Il rischio concreto è quello di uno sbilanciamento: da una parte un infermiere sempre più impegnato in attività gestionali e documentali, dall’altra l’introduzione o l’espansione di figure a cui vengono progressivamente affidate attività pratiche e assistenziali.
Si crea così un corto circuito organizzativo e professionale: chi decide non coincide più con chi esegue, chi esegue non sempre ha piena responsabilità, e il paziente fatica a individuare il proprio riferimento.
In questo scenario, la professione infermieristica rischia di perdere uno dei suoi elementi fondanti: l’integrazione tra pensiero clinico e azione assistenziale. La competenza non è solo sapere cosa fare, ma anche saperlo fare. E questa competenza si mantiene solo attraverso l’esercizio diretto, non attraverso la delega sistematica.

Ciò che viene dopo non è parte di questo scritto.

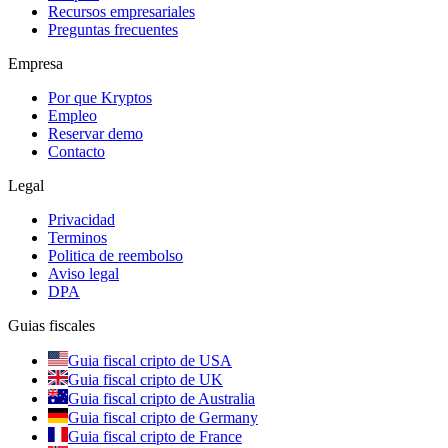
Recursos empresariales
Preguntas frecuentes
Empresa
Por que Kryptos
Empleo
Reservar demo
Contacto
Legal
Privacidad
Terminos
Politica de reembolso
Aviso legal
DPA
Guias fiscales
Guia fiscal cripto de USA
Guia fiscal cripto de UK
Guia fiscal cripto de Australia
Guia fiscal cripto de Germany
Guia fiscal cripto de France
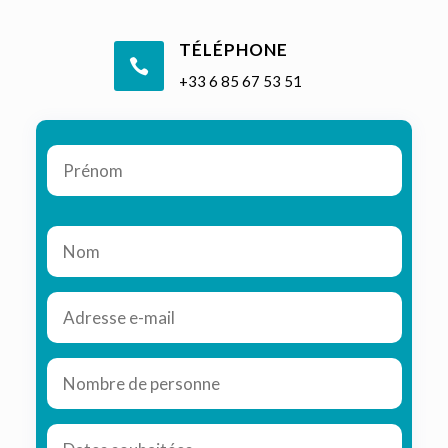
TÉLÉPHONE

+33 6 85 67 53 51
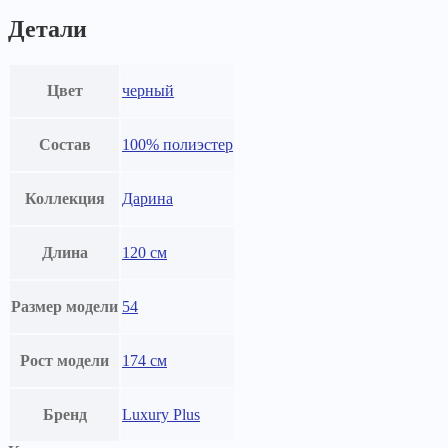
Детали
Цвет
черный
Состав
100% полиэстер
Коллекция
Дарина
Длина
120 см
Размер модели
54
Рост модели
174 см
Бренд
Luxury Plus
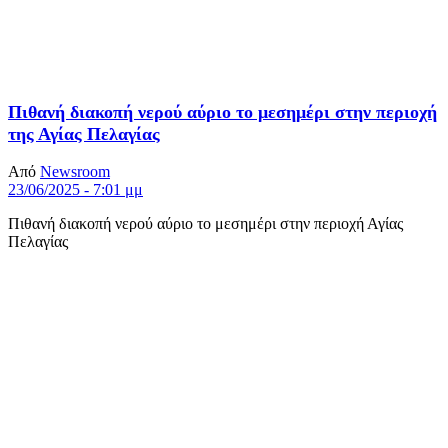
Πιθανή διακοπή νερού αύριο το μεσημέρι στην περιοχή
της Αγίας Πελαγίας
Από
Newsroom
23/06/2025 - 7:01 μμ
Πιθανή διακοπή νερού αύριο το μεσημέρι στην περιοχή Αγίας
Πελαγίας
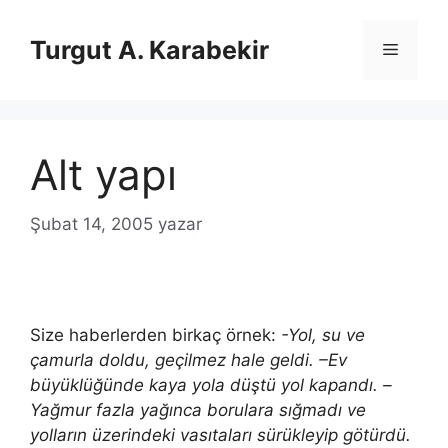
İçeriğe
atla
Turgut A. Karabekir
Menü
Alt yapı
Şubat 14, 2005
yazar
Size haberlerden birkaç örnek:
-Yol, su ve
çamurla doldu, geçilmez hale geldi. –Ev
büyüklüğünde kaya yola düştü yol kapandı. –
Yağmur fazla yağınca borulara sığmadı ve
yolların üzerindeki vasıtaları sürükleyip götürdü.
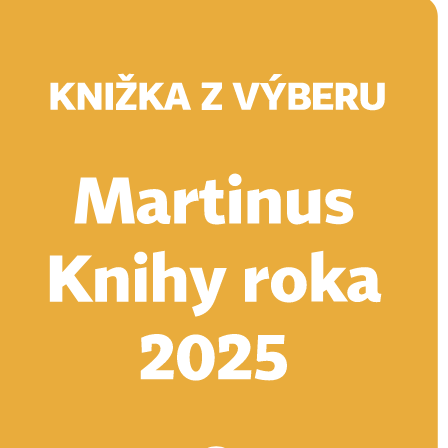
Doručenie
Kníhkupectvá
Knihovrátok
Poukážky
Knižný blog
Kontakt
E-knihy
Audioknihy
Hry
Filmy
Knihy
Doplnky
Vyhľadávanie
Prihlásiť
Vyhľadávanie
Knihy
E-knihy
Audioknihy
Hry
Filmy
Doplnky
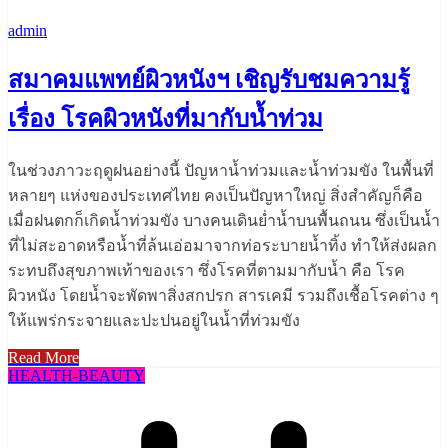
admin
สมาคมแพทย์ผิวหนังฯ เชิญรับชมความรู้
เรื่อง โรคผิวหนังที่มากับน้ำท่วม
ในช่วงภาวะฤดูฝนอย่างนี้ ปัญหาน้ำท่วมและน้ำท่วมขัง ในพื้นที่
หลายๆ แห่งของประเทศไทย คงเป็นปัญหาใหญ่ สิ่งสำคัญก็คือ
เมื่อฝนตกก็เกิดน้ำท่วมขัง บางคนเดินย่ำน้ำบนพื้นถนน ซึ่งเป็นน้ำ
ที่ไม่สะอาดหรือน้ำที่ล้นเอ่อมาจากท่อระบายน้ำทิ้ง ทำให้ส่งผลก
ระทบถึงสุขภาพเท้าของเรา ซึ่งโรคที่ตามมากับน้ำ คือ โรค
ผิวหนัง โดยน้ำจะพัดพาสิ่งสกปรก สารเคมี รวมถึงเชื้อโรคต่าง ๆ
ให้แพร่กระจายและปะปนอยู่ในน้ำที่ท่วมขัง
Read More
HEALTH​-BEAUTY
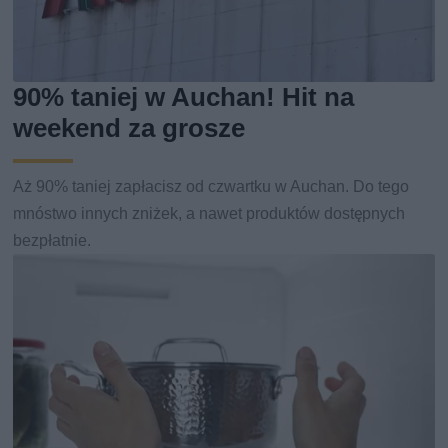
90% taniej w Auchan! Hit na
weekend za grosze
Aż 90% taniej zapłacisz od czwartku w Auchan. Do tego
mnóstwo innych zniżek, a nawet produktów dostępnych
bezpłatnie.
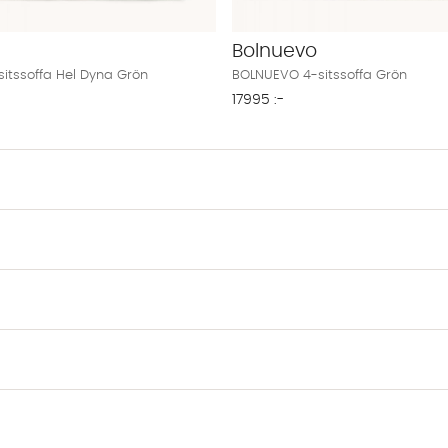
Bolnuevo
itssoffa Hel Dyna Grön
BOLNUEVO 4-sitssoffa Grön
17995 :-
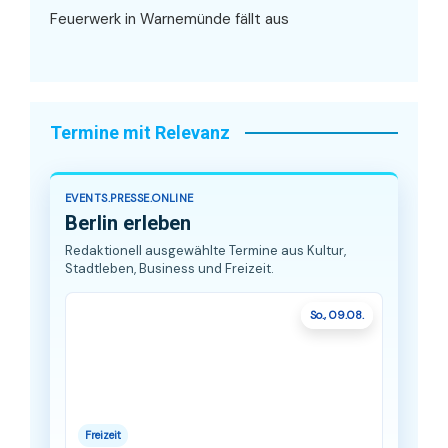
Feuerwerk in Warnemünde fällt aus
Termine mit Relevanz
EVENTS.PRESSE.ONLINE
Berlin erleben
Redaktionell ausgewählte Termine aus Kultur,
Stadtleben, Business und Freizeit.
So., 09.08.
Freizeit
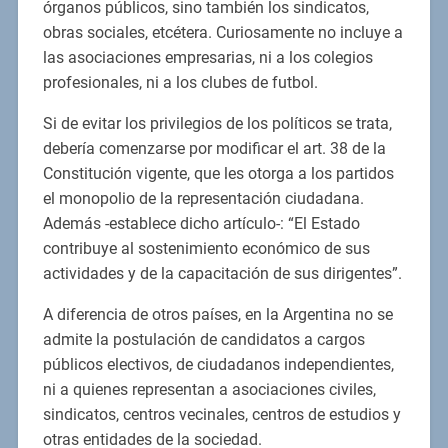
órganos públicos, sino también los sindicatos,
obras sociales, etcétera. Curiosamente no incluye a
las asociaciones empresarias, ni a los colegios
profesionales, ni a los clubes de futbol.
Si de evitar los privilegios de los políticos se trata,
debería comenzarse por modificar el art. 38 de la
Constitución vigente, que les otorga a los partidos
el monopolio de la representación ciudadana.
Además -establece dicho artículo-: “El Estado
contribuye al sostenimiento económico de sus
actividades y de la capacitación de sus dirigentes”.
A diferencia de otros países, en la Argentina no se
admite la postulación de candidatos a cargos
públicos electivos, de ciudadanos independientes,
ni a quienes representan a asociaciones civiles,
sindicatos, centros vecinales, centros de estudios y
otras entidades de la sociedad.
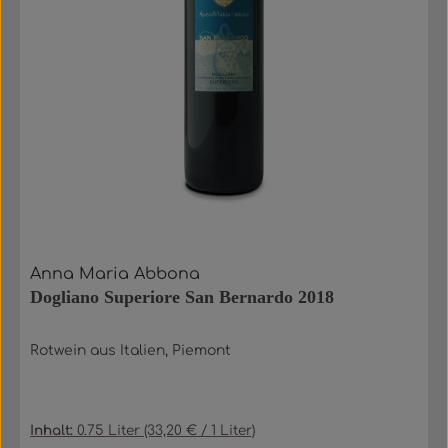
Anna Maria Abbona
Dogliano Superiore San Bernardo 2018
Rotwein aus Italien, Piemont
Inhalt:
0.75 Liter
(33,20 € / 1 Liter)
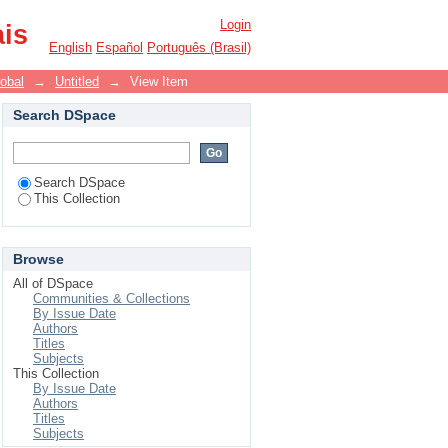
ura
Login
ais
English
Español
Português (Brasil)
lobal
→
Untitled
→
View Item
Search DSpace
Search DSpace
This Collection
Browse
All of DSpace
Communities & Collections
By Issue Date
Authors
Titles
Subjects
This Collection
By Issue Date
Authors
Titles
Subjects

C’è poi un ulteriore aspetto, meno evidente ma ancora più delicato. Spostare l’infermiere verso la “penna” può diventare, nel tempo, un modo per ridefinire implicitamente i confini professionali. Se l’infermiere si allontana dal gesto clinico, qualcuno dovrà necessariamente occuparsi di quel gesto. Ed è qui che si apre lo spazio per nuove figure, nuovi ruoli, nuove sovrapposizioni.
Il risultato? Una frammentazione dell’assistenza che rischia di indebolire il sistema nel suo complesso.
La questione, quindi, non è scegliere tra penna e siringa. È evitare che questa contrapposizione diventi una falsa alternativa capace di alterare l’equilibrio della professione.
L’infermiere non è né un mero esecutore né un semplice certificatore. È un professionista che unisce valutazione, decisione e azione. Separare questi elementi significa svuotare il ruolo, non evolverlo.
Forse la domanda giusta da porsi non è quale strumento sia più importante, ma un’altra:
chi sta davvero curando il paziente, quando chi firma non è più chi assiste?
E soprattutto: siamo sicuri che questa sia davvero un’evoluzione?